« (…) nul polycentrisme ne va caractériser l’univers des nouveaux vainqueurs. Il n’y aura pas, par exemple, un eurocapitalisme social là où on avait imaginé un eurocommunisme démocratique. Mais un pays, irradiant tout l’Empire, lui inspirant sa langue, ses intérêts commerciaux, son droit, ses choix fiscaux, budgétaires et monétaires, sa structure inégalitaire. Une seule puissance, la plus riche et celle où les plus riches sont plus puissants qu’ailleurs, va se consacrer à accroître chez elle puis hors de ses frontières la fortune et la tranquillité des riches et des puissants. C’est-à-dire installer sur terre le paradis des maîtres (1).

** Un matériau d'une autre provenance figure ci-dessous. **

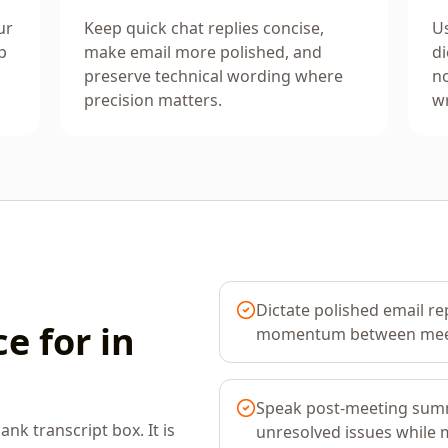
ur
Keep quick chat replies concise,
Us
p
make email more polished, and
di
preserve technical wording where
no
precision matters.
wr
Dictate polished email re
e for in
momentum between mee
Speak post-meeting summ
ank transcript box. It is
unresolved issues while m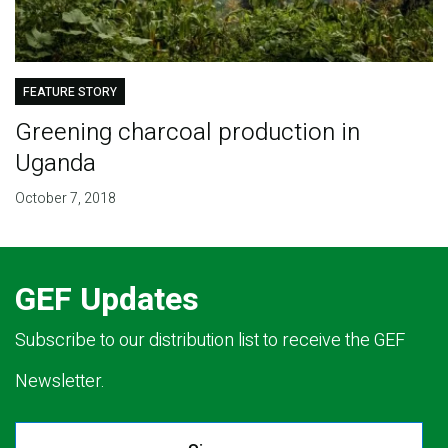
FEATURE STORY
Greening charcoal production in
Uganda
October 7, 2018
GEF Updates
Subscribe to our distribution list to receive the GEF
Newsletter.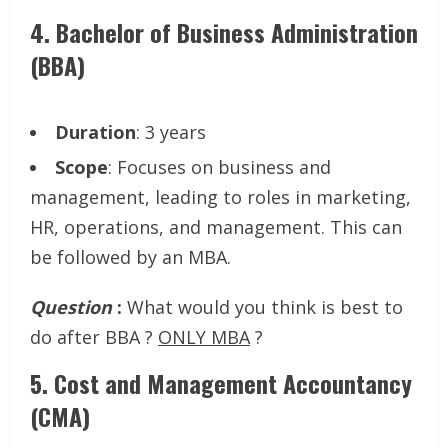
4.
Bachelor of Business Administration
(BBA)
Duration
: 3 years
Scope
: Focuses on business and
management, leading to roles in marketing,
HR, operations, and management. This can
be followed by an MBA.
Question
:
What would you think is best to
do after BBA ?
ONLY MBA
?
5.
Cost and Management Accountancy
(CMA)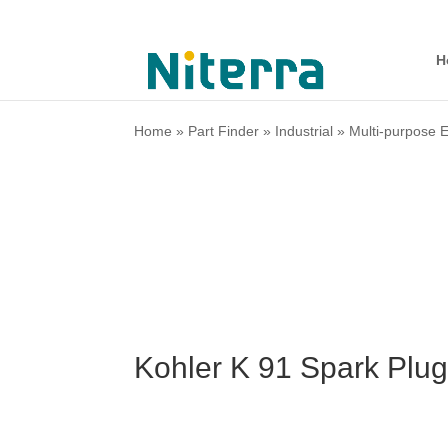
H
Home
»
Part Finder
»
Industrial
»
Multi-purpose 
Kohler K 91 Spark Plu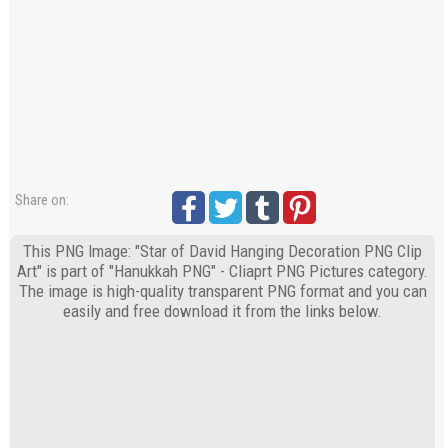
Share on:
This PNG Image: "Star of David Hanging Decoration PNG Clip
Art" is part of "Hanukkah PNG" - Cliaprt PNG Pictures category.
The image is high-quality transparent PNG format and you can
easily and free download it from the links below.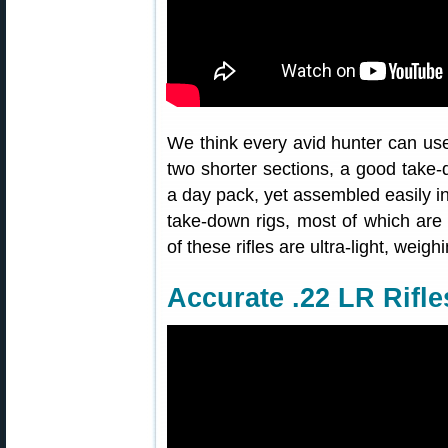
We think every avid hunter can use 
two shorter sections, a good take-d
a day pack, yet assembled easily in
take-down rigs, most of which are
of these rifles are ultra-light, weig
Accurate .22 LR Rifle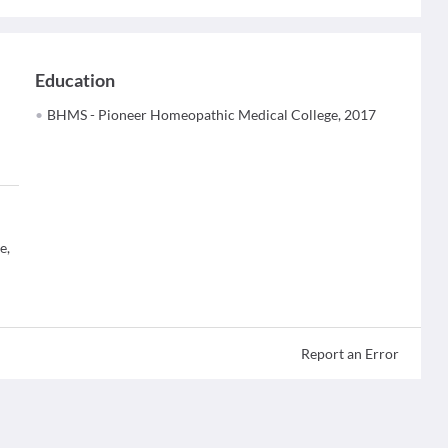
Education
BHMS - Pioneer Homeopathic Medical College, 2017
e,
Report an Error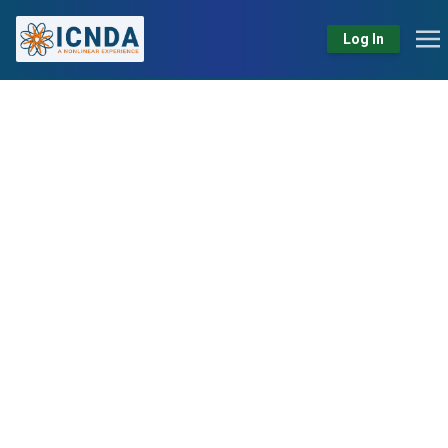
Log In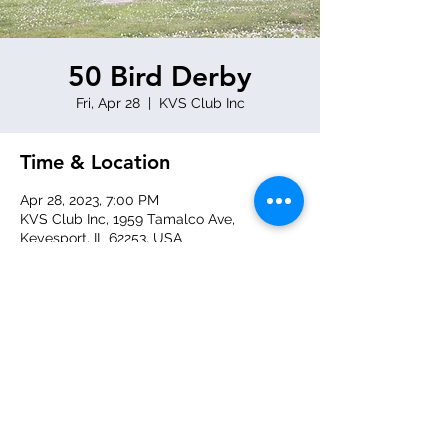
50 Bird Derby
Fri, Apr 28
  |  
KVS Club Inc
Time & Location
Apr 28, 2023, 7:00 PM
KVS Club Inc, 1959 Tamalco Ave,
Keyesport, IL 62253, USA
Share this event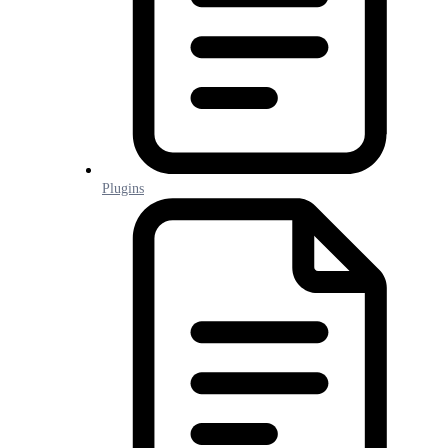
Plugins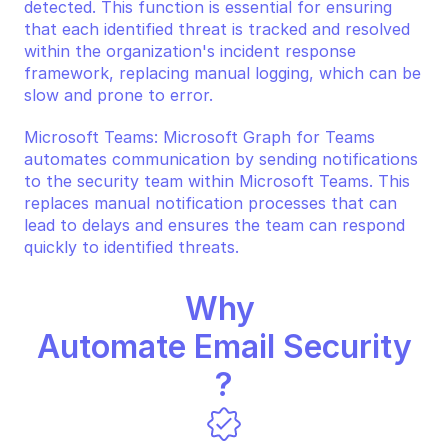
detected. This function is essential for ensuring 
that each identified threat is tracked and resolved 
within the organization's incident response 
framework, replacing manual logging, which can be 
slow and prone to error.
Microsoft Teams: Microsoft Graph for Teams 
automates communication by sending notifications 
to the security team within Microsoft Teams. This 
replaces manual notification processes that can 
lead to delays and ensures the team can respond 
quickly to identified threats.
Why 
Automate Email Security
?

On peut imaginer récit plus complexe. La « mondialisation », les « contraintes », les « droits de l’homme », la fin du « totalitarisme », l’individu « sujet », le « métissage », le « village global »… Mais il faut apprendre à se libérer de ces mots-valises trop souvent portés, trop lourds en même temps que trop vides. Car la mondialisation, c’est plutôt la conversion des élites économiques, administratives et politiques à un capitalisme déréglementé ; une baisse du coût des transports et des communications qui, de concert avec la généralisation de la micro-informatique, va faciliter les délocalisations déterminées par le rendement financier ; enfin la « chute du Mur », qui accélère la réunification du monde. Avec, à l’arrivée, une concurrence permanente, socialement ciblée, une course-poursuite universelle – et le revenu du 1% d’habitants le plus riche de la planète qui atteint celui des 57% les plus pauvres (2). La réunification du monde aurait pu se produire autrement. Au demeurant, elle ne s’est pas « produite » : elle a été construite. Par des hommes, par des politiques, qui ont créé les conditions de sa pérennité, détruisant les voies alternatives afin qu’il n’y ait plus d’alternative. »
Serge Halimi, « Le grand bon en arrière », fayard, 2006, p. 293-294.
(1) Expression de Noam Chomsky, in « Deux heures de lucidité », Les Arènes, Paris, 2001, p. 54.
(2) Programme des Nations unies pour le développement (PNUD), Rapport mondial sur le développement humain 2002, De Boeck & Larcier, Bruxelles, 2002, p. 19.